Exercise directions: Return every line of the records below, character for character.

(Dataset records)
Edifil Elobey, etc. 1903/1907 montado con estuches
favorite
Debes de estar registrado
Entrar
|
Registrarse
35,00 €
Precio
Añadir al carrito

Answer space:
Edifil Elobey, etc. 1903/1907 montado con estuches
favorite
Debes de estar registrado
Entrar
|
Registrarse
35,00 €
Precio
Añadir al carrito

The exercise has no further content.